Tuesday Feb 09, 2016

Cargo Tracker Java EE 7 Blue Prints Now Running on WebLogic

For those unaware the Cargo Tracker project exists to serve as a blue print for developing decently designed Java EE 7 applications, principally utilizing Domain-Driven Design (DDD). The project has long run on GlassFish 4 and Java SE 7. The project was recently enhanced to run the same code base also on WebLogic 12.2.1 and Java SE 8. The instructions for running the project on WebLogic are available here. Feel free to give it a spin to get a feel for both Java EE 7 and WebLogic 12.2.1.

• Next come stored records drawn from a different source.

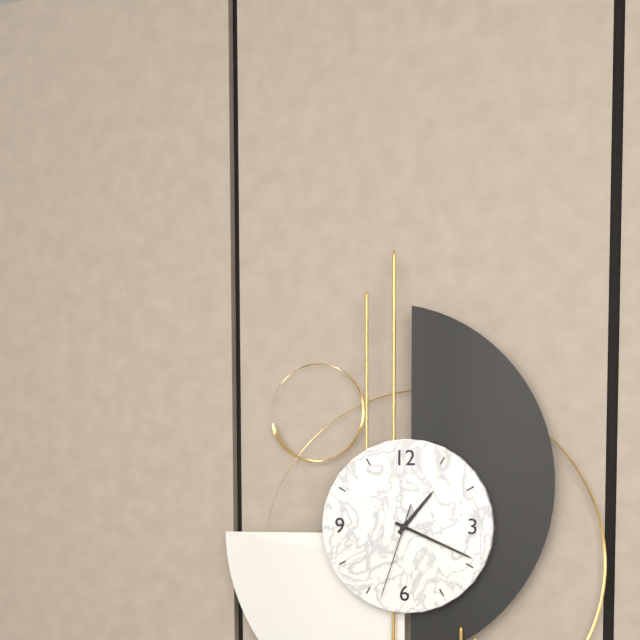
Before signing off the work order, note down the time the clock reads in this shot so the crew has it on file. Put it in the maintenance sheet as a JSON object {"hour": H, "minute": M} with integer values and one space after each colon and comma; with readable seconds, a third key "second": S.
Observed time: {"hour": 1, "minute": 19, "second": 33}
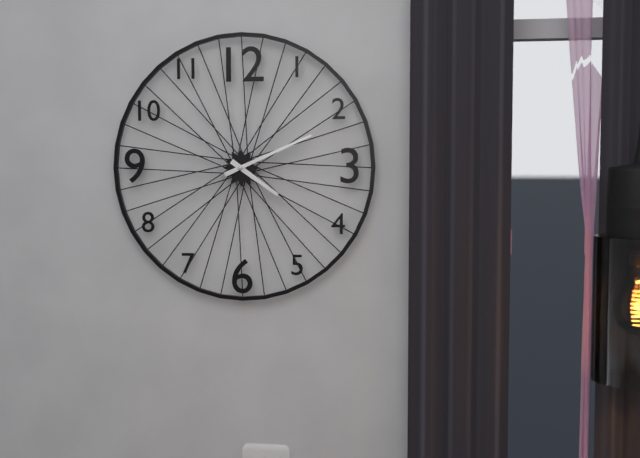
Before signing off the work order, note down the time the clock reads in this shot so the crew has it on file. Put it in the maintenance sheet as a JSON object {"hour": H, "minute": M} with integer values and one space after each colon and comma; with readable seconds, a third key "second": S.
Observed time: {"hour": 4, "minute": 11}
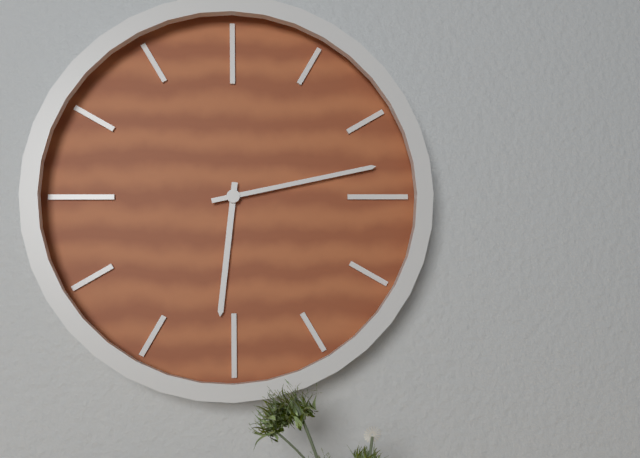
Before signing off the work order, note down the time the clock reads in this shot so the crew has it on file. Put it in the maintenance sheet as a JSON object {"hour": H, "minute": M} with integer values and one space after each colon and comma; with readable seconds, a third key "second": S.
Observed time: {"hour": 6, "minute": 13}
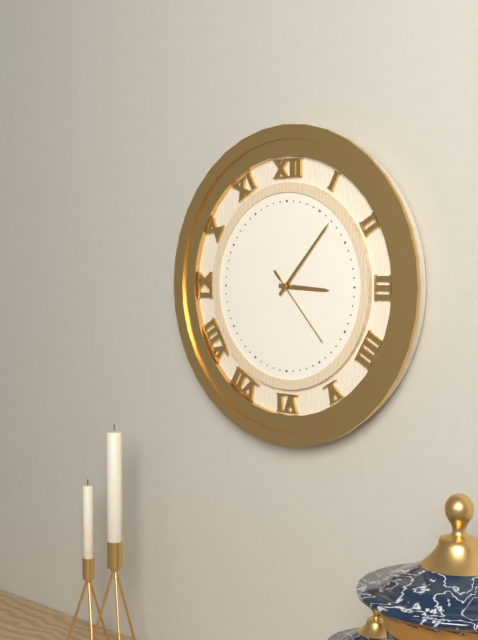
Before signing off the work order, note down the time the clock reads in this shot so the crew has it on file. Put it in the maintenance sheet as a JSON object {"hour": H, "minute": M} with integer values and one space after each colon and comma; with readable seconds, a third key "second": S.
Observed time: {"hour": 3, "minute": 7, "second": 23}
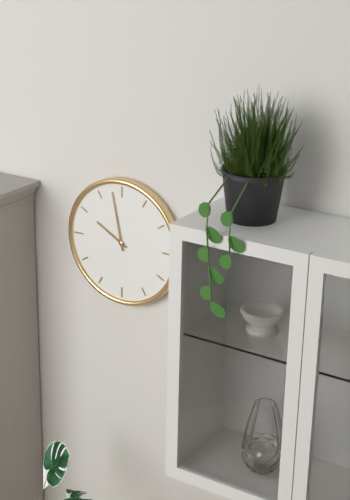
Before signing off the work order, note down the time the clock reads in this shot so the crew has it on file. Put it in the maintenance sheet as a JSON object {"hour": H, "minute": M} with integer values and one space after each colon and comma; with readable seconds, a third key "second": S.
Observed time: {"hour": 9, "minute": 58}
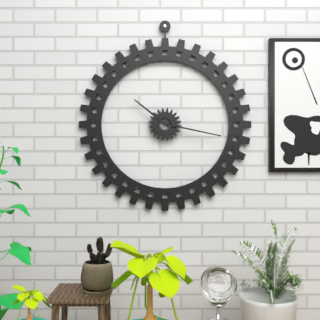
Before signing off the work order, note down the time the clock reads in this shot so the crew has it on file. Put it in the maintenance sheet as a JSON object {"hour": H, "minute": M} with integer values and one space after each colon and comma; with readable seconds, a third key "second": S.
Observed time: {"hour": 10, "minute": 17}
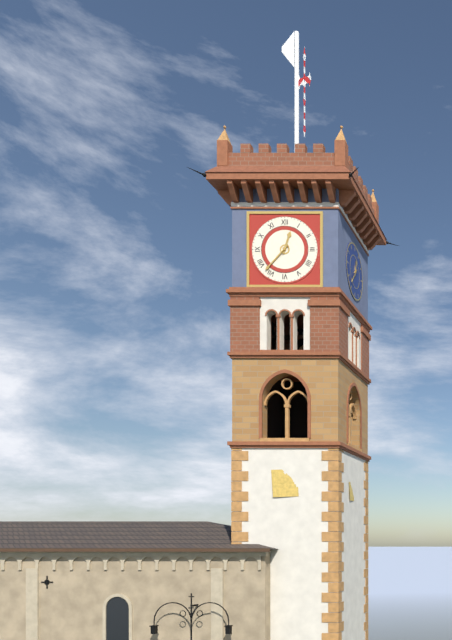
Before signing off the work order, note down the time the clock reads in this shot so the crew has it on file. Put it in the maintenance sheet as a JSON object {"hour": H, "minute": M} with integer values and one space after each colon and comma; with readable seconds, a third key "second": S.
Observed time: {"hour": 12, "minute": 37}
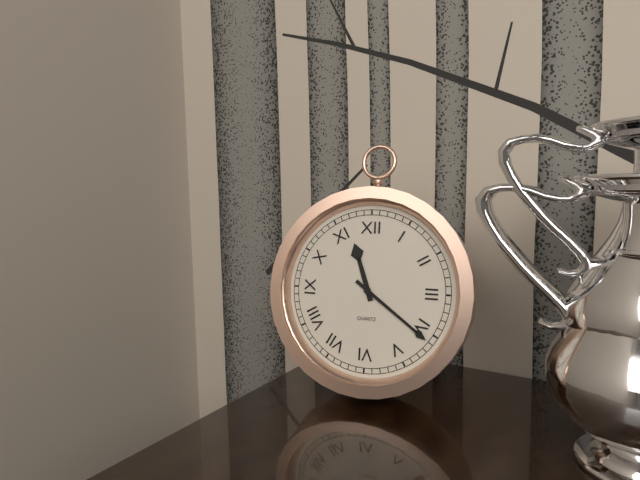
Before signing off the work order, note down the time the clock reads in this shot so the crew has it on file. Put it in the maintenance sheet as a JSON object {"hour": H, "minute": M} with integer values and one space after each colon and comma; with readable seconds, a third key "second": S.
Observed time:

The fact that a fairly non-trivial project like Cargo Tracker can run on both GlassFish and WebLogic with no code changes and some very minimal configuration differences handled via Maven profiles speaks to how much Java EE portability is a reality with Java EE 7. Some initial work has also been done to run the project on WildFly - hopefully we will be able to highlight that work here soon as well.

Monday Feb 08, 2016

Revamping the Security API in Java EE 8

JAAS, JASPIC, JACC. If those acronyms do not sound familiar, you are in good company. I have been developing with Java EE for almost two decades and I was not terribly familiar with them until I seriously started thinking about revamping Java EE security in the early Java EE 7 time frame. Those are the three main Java EE related standard APIs that have remained largely unchanged since the J2EE era. That is until the Java EE Security API aimed for Java EE 8.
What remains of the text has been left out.